A new species of millipede, discovered in a cave in California, joins the rarely-seen family of Illacme, known for having more legs than any other animal on the planet. The new creature, dubbed Illacme tobini, has been studied from a single male specimen and boasts a strange list of body parts, including 414 legs (four of which function as its penises), 200 poison glands that spray an unknown chemical, mysterious mouthparts and a body covered in hairs that secrete silk.
Not much is known about the Illacme family of millipedes. Until the discovery of tobini, the sole species was the Illacme plenipes, first described in 1928 then not seen again in the wild for another 80 years. Of the 17 specimens in collections around the world, one holds the record for the leggiest animal on Earth, with a total of 750 legs. Most of the plenipes specimens were found near San Juan Bautista in California, and their rarity makes the new discovery particularly exciting for diplopodologists – scientists who specialize in the study of millipedes.
"I never would have expected that a second species of the leggiest animal on the planet would be discovered in a cave 150 miles (240 km) away (from the plenipes site)," says Paul Marek of Virginia Tech, one of the researchers who described the new species.
Just one Illacme tobini specimen was found in a cave during an expedition to Sequoia National Park in 2006, despite thorough searching in the cave and surrounding areas for more of them.

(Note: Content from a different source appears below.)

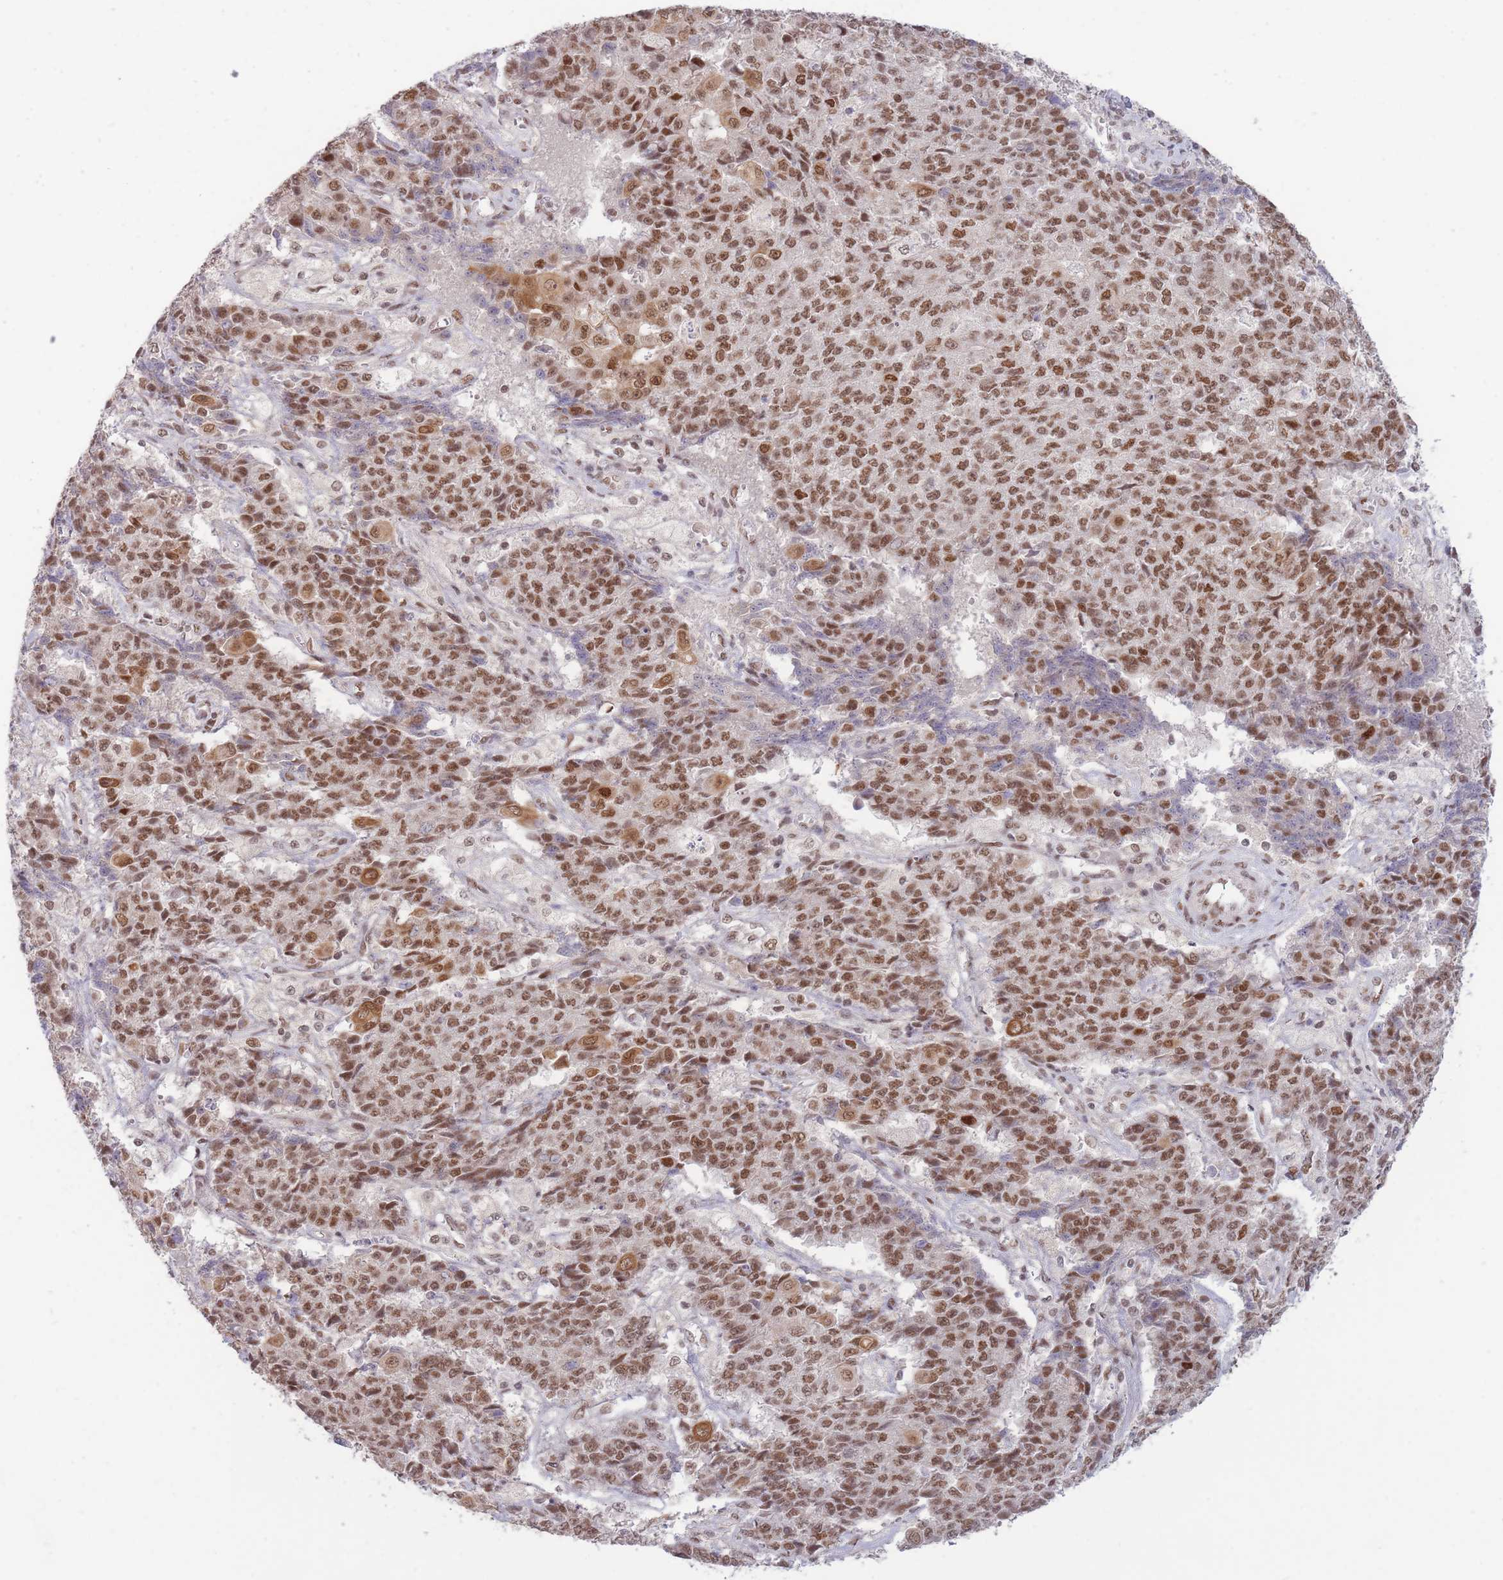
{"staining": {"intensity": "moderate", "quantity": ">75%", "location": "nuclear"}, "tissue": "ovarian cancer", "cell_type": "Tumor cells", "image_type": "cancer", "snomed": [{"axis": "morphology", "description": "Carcinoma, endometroid"}, {"axis": "topography", "description": "Ovary"}], "caption": "DAB (3,3'-diaminobenzidine) immunohistochemical staining of human endometroid carcinoma (ovarian) demonstrates moderate nuclear protein staining in about >75% of tumor cells.", "gene": "CARD8", "patient": {"sex": "female", "age": 42}}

It was preserved in ethanol, dissected and had samples of its DNA extracted, and study of its anatomy found it to be a close relative of the plenipes, but a distinct species.
With a tally of 414 legs, this one specimen sounds far short of the record-holding 750, but it is about average for the better known Illacme species. The tobini's four penises are actually four of its legs, repurposed for reproduction, and the body is covered with tiny hairs that appear to secrete a silk-like substance. Further adding to the mystery, pores in its mouth seem to give off an unknown secretion, and each of its segments is adorned with a pair of glands that spray poison, although just what it sprays also hasn't been identified.
Since only the one specimen has ever been found, the researchers can't be sure how widespread the Illacme tobini is, but it likely has a pretty limited range. They conclude that the area should be explored and surveyed in more detail to paint a better picture.
The research was published in the journal Zoo Keys.